The tsunami was a TV event. Spectacular pictures came into our living rooms, and in the aftermath we talked about them in the same manner, if not the same tone, that we would our favourite soap opera. It was, to coin a phrase, great drama from the BBC.
And it was this visibility that drew us into such a massive response. Not since 9/11 have TV pictures so devastatingly told the story of a catastrophe, and as Amit Roy has suggested, the tsunami has now replaced 9/11 as ‘short hand for the new horror’.
While this media coverage has prompted us into mass altruism (including the elderly donating their entire pensions), is it not alarming that the desperate state of affairs in Africa is somewhat undermined because it is not such a TV friendly issue?

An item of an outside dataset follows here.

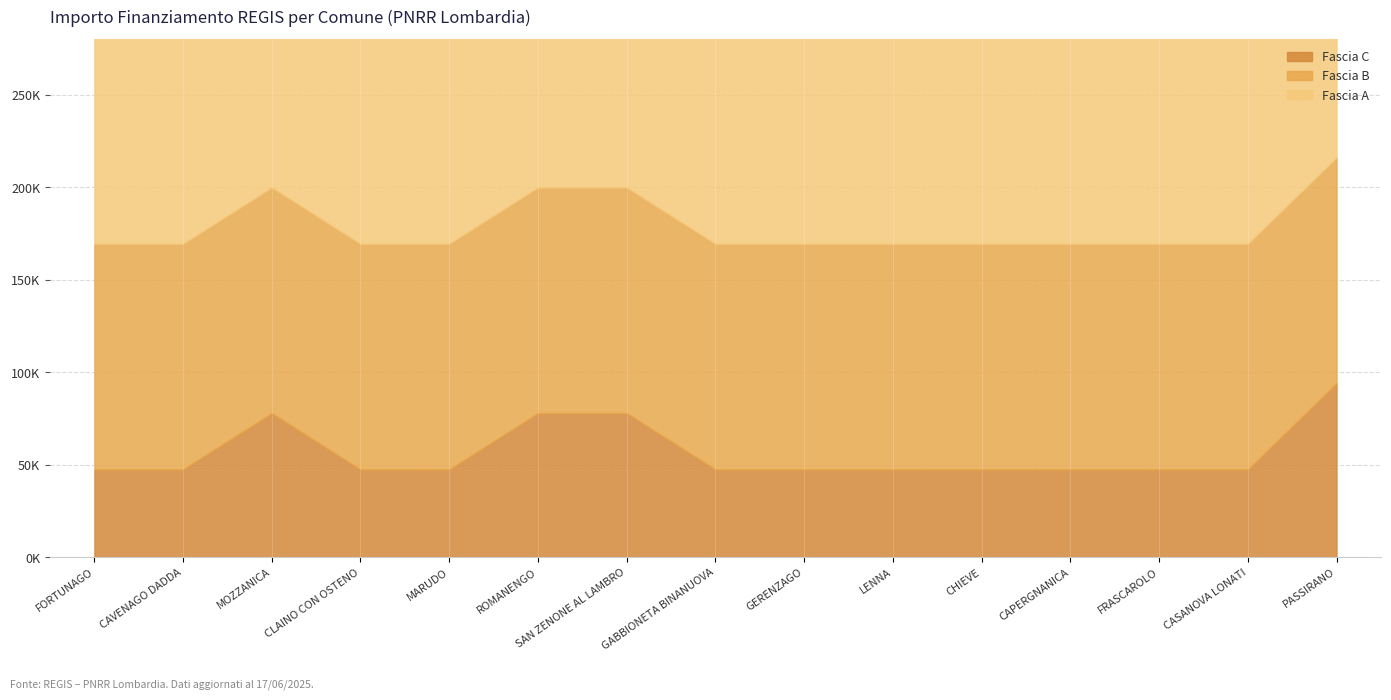

Is the value of Fascia C at MARUDO greater than the value of Fascia B at GERENZAGO?

No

Starvation and poverty are ongoing, comparatively mundane problems, less suited to our often glossy, sensationalist media world.

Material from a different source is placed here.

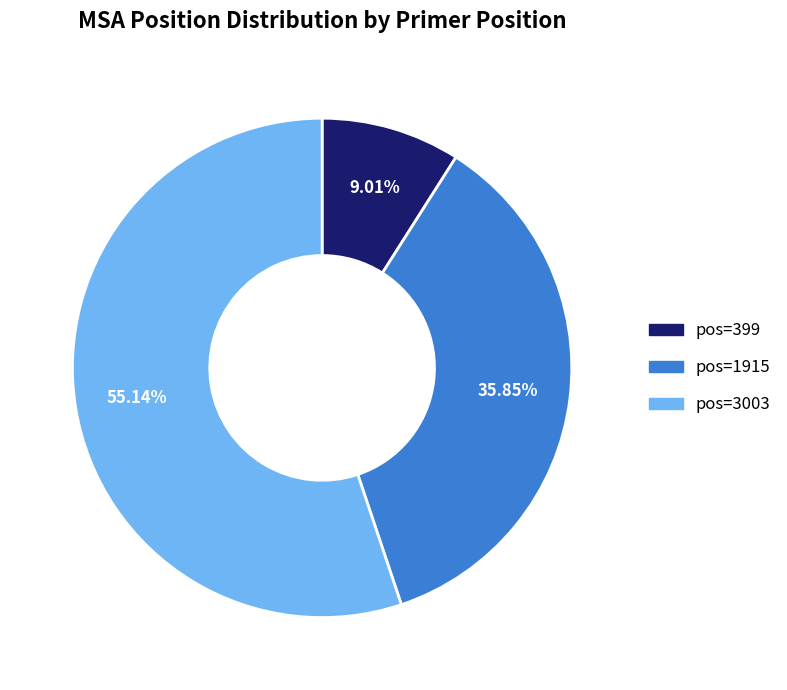

Does any single category account for the majority?

Yes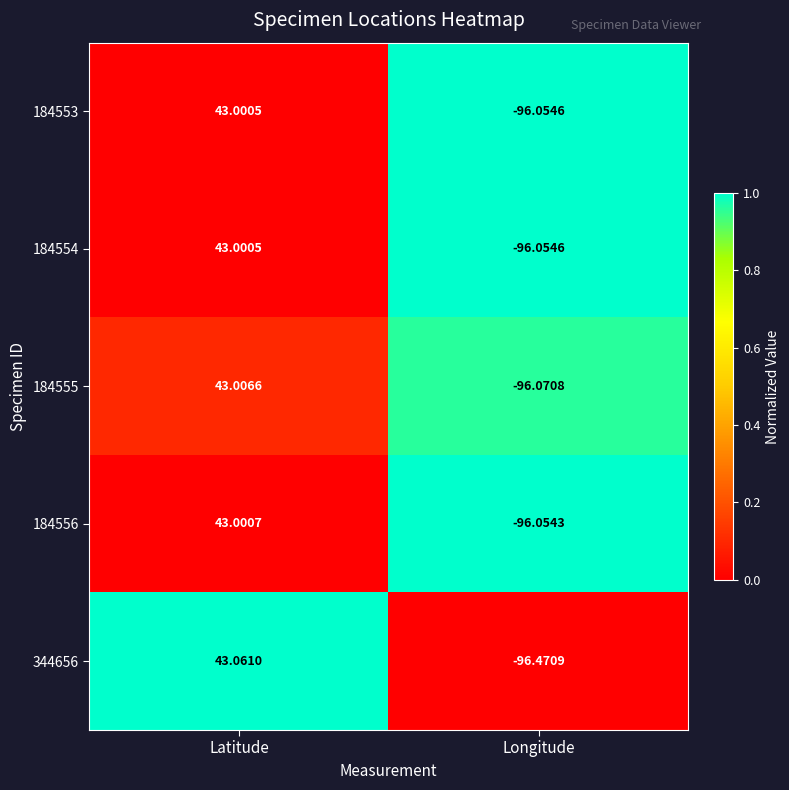

At which label is 184556 closest to -26?

Latitude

One-off, unworldly events like 9/11 and the tsunami are eye-catching, and to this we respond, to the detriment of what is peripheral.
But in our collective sub-conscious, perhaps Africa is at the core of our reason for giving.
The tsunami was an event we as westerners can feel relatively blameless for – we can’t help the weather. But perhaps we are in indirect, but well documented ways, responsible for Africa’s problems (and perhaps this stops us facing the issue). Is our huge contribution to tsunami relief our misguided attempt to make up for previous ignorance of far-away issues?
Maybe. But there is another explanation for the west’s huge contribution.
It is a shame the late Edward Said is not with us to comment on the reaction to the tsunami, for we have seen his ideas in Orientalism move into the 21st Century.
He wrote that throughout the 20th Century, the west formed its culture and identity (‘British and French cultural enterprise’, as Said put it) by incorporating and adopting an array of ‘oriental’ aspects. Such things as the spice trade, colonial armies and administrators, philosophies and wisdoms adapted for European consumption, and of course the Biblical texts and lands served to inform the west’s idea of itself.
Now, in 2005, it is the Orient’s (and I mean ‘Orient’ in the sense of any eastern ‘other’) suffering that is strengthening our identity. We can now stand up as the strong, wealthy, generous party as opposed to the helpless, stricken damsel the Orient has become in the tsunami’s wake. Asia’s need confirms our capacities.
We can also be rather satisfied with the fact western aid has been quicker and more substantial than the Arab world’s (although Kuwait’s donation, for example, is per person over 40 times that of the USA), and it is a diplomatic bonus and indeed a ‘great opportunity’ as Condoleeza Rice remarks, that the US can assist Indonesia, the world’s largest Muslim population.
Rice’s words, though said in good faith, prove true the words of Abdulaziz Sager, chairman of the Gulf Research Centre, based in Dubai: ‘the issue of donating to the tsunami disaster has, unfortunately, been politicised’.